Image comparison data:
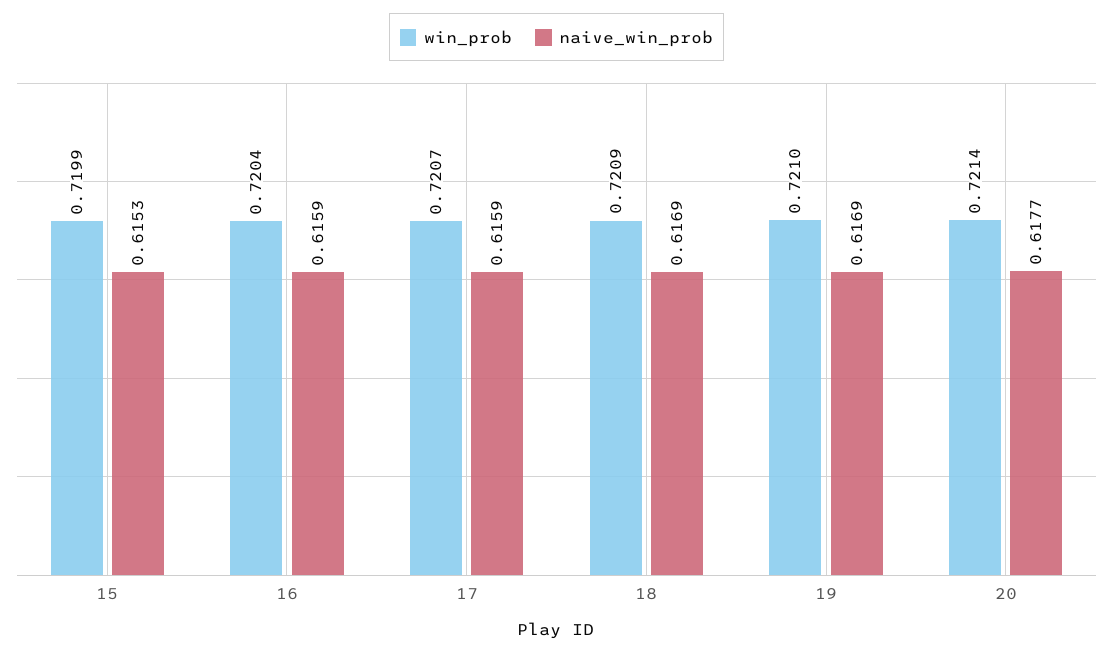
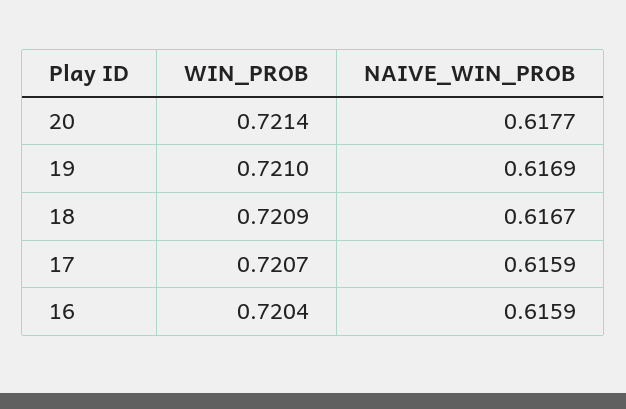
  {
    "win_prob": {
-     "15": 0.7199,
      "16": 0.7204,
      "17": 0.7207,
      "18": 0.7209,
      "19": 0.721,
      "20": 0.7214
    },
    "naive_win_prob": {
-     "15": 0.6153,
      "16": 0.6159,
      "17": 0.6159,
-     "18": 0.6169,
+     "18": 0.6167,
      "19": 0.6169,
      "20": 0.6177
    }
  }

#### Task requirements:
Please provide a faithful transcription of all the data, pictures excluded.

#### Written reply:
  {
    "win_prob": {
-     "15": 0.7199,
      "16": 0.7204,
      "17": 0.7207,
      "18": 0.7209,
      "19": 0.721,
      "20": 0.7214
    },
    "naive_win_prob": {
-     "15": 0.6153,
      "16": 0.6159,
      "17": 0.6159,
-     "18": 0.6169,
+     "18": 0.6167,
      "19": 0.6169,
      "20": 0.6177
    }
  }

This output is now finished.